On Amundsen. Q&A with Li Gao tech lead at Lyft
Q1. What is your role at Lyft?
My role at Lyft is providing technical leadership across multiple initiatives and teams, focusing on the data domain. (Not people manager)
Q2. What are the main technical challenges in building a unified analytics data infrastructure at many petabyte scale?
Main challenges are the diversity in the tools the team uses and the diversity in custom expectations and skillsets. Also another main challenge is the fast changing nature of the market and the constrains of engineering resource to deliver them.
Q3. How do you investigate the time it takes for a rider to make a second trip after their first trip on your platform?
There are multiple analytical tools involved in this process that our customer can choose from, varying from more real-time, limited time scoped data sets to more longer range data sets.
Q4. What is Peloton and how does it help powering your compute clusters?
Peloton is the multi-model resource pool scheduler that originated from Uber. We investigated the scheduler for some of our initiatives. For complex and diverse data compute needs across tech stacks ranging from gang-based scheduling requirements to ETL batch focused to interactive query/command, having a comprehensive resource scheduler is the key to efficient multi-tenancy support and automation.
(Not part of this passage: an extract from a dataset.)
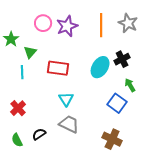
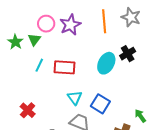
green triangle: (30, 52) -> (34, 40), moved
cyan line: (22, 72) -> (39, 65), moved, turned 32
green arrow: (130, 85) -> (140, 116), moved
blue square: (117, 103) -> (100, 104), moved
We use a set of schedulers across our native and kubernetes clusters to meet these diverse data compute needs in efficient ways.
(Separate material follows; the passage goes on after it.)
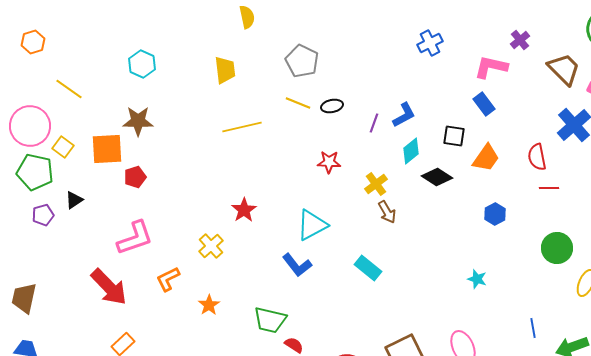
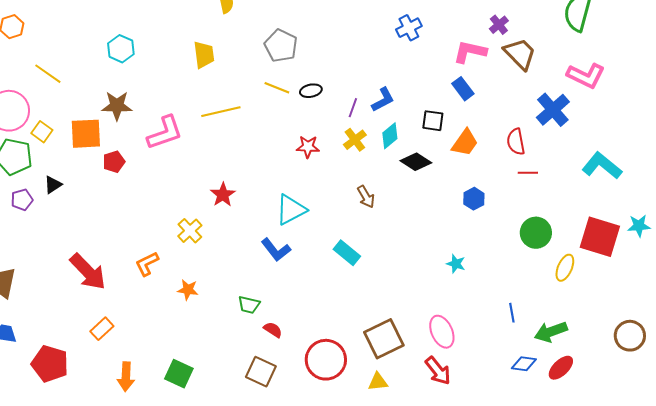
brown trapezoid: (564, 69) -> (520, 54), moved
yellow cross: (376, 184) -> (355, 140), moved
pink L-shape: (135, 238) -> (165, 133), moved
orange star: (209, 305) -> (188, 290), turned -30
green trapezoid: (270, 320) -> (249, 305), size x0.7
Q5. Amundsen is supposed to help improving the productivity of data analysts, data scientists and engineers when interacting with data. How? Can you give us some examples?
Amundsen is the key component to bring data folks together to “publish” datasets, make it searchable and discoverable. To enable such discovery process, Amundsen has multiple plugins to extract metadata from compute grid (Hadoop, Druid, K8s clusters), ETL orchestrator Apache Airflow), and Notebooks (i.e. Jupyter NB) and aggregate these metadata to build graph of relationships between users, datasets, and columns. Amundsen also provides a rich web UI so our data analytics, engineers, and machine learning scientists can search and explore datasets that they can leverage for their reports or models.
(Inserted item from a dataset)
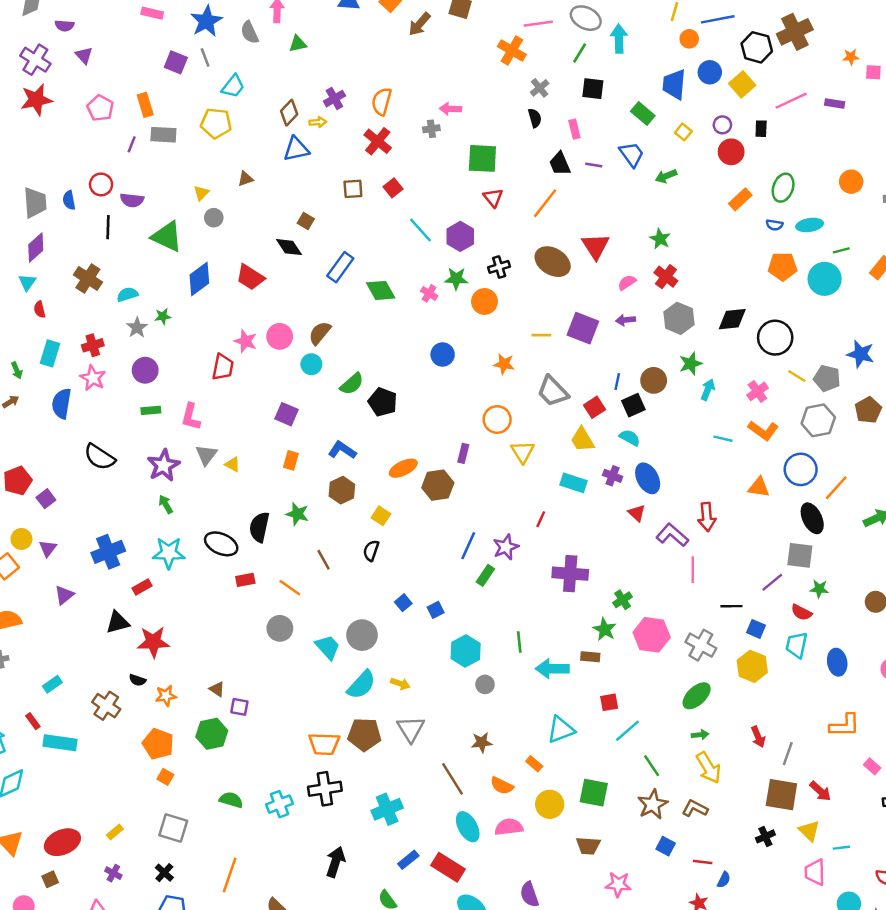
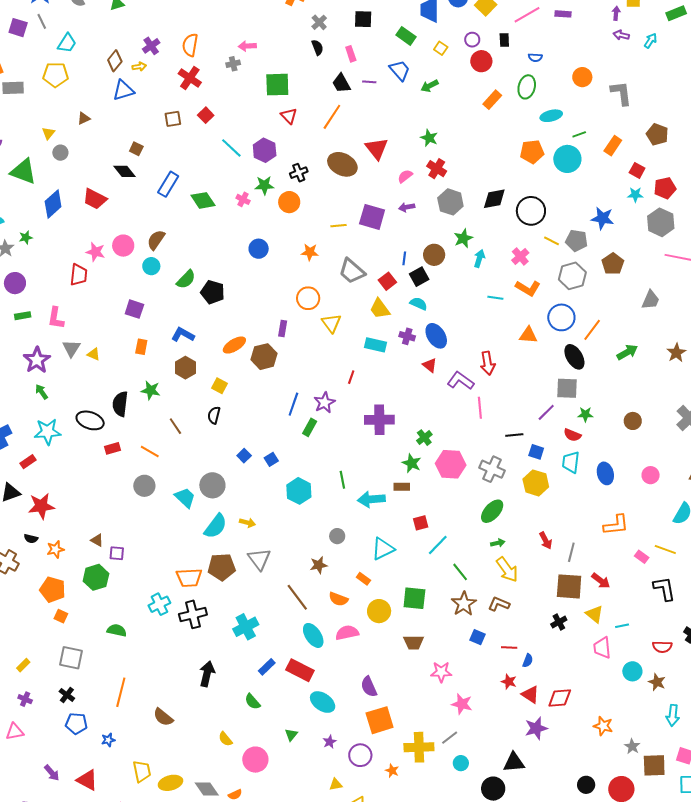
blue semicircle: (774, 225) -> (535, 57), moved
gray circle: (485, 684) -> (337, 536), moved
cyan cross: (279, 804) -> (159, 604), moved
You can refer to the excellent writeup by Mark on this blog. One concrete example of Amundsen is that say you have a mobile app that generates telemetry data and sends to a remote gateway for processing, after all the processing it will land on an analytical data lake somewhere via some ETL process. How would the data scientist or data analytics find or be made aware of this new telemetry dataset in the lake?
Amundsen is then the tool the data scientist or analytics uses to explore/subscribe/find the dataset that interests them, so they can start building cool features or models on top.
Q6. Who is using Amundsen at Lyft and for what?
Most of the company are using Amundsen to discover/search/locate the people/dataset/columns that they are interested in before interacting with the dataset. This is especially true for new datasets that other org or teams heard of but have no in-depth knowledge of. Amundsen provides the valuable information for these new datasets from multiple perspectives, such as the data owner and frequent user information, data set schema, freshness, cardinality estimation, and upstream or downstream data lineage dependencies. Amundsen even provides redacted (for PII reasons) instant previews of these datasets so users can get a sense of the data prior to pull it into their compute. Amundsen also enables wider collaboration across many teams both data producers and consumers that was nearly impossible before due to lack of tooling.
Q7. What your vision of ahead?
Beyond data discovery and unified analytics. I’d see a bright future for a more coherent and automated data lifecycles as we’ve seen in the past for automated software lifecycles. We need to treat data as products similar as software so its full lifecycle is managed and automated as much as possible. This should only have integral parts for data integrity (data trust and data quality), data privacy, and data agility (how data can move from 1 shape or form to another shape or form to meet new business demands while maintain cost efficiency)
Qx Anything else you wish to add?
Li Gao is a tech lead at Lyft in the data platform org. Currently leading across multiple data initiatives, including analytical data compute, fast data, spark on k8s, data integrity and compliance, etc.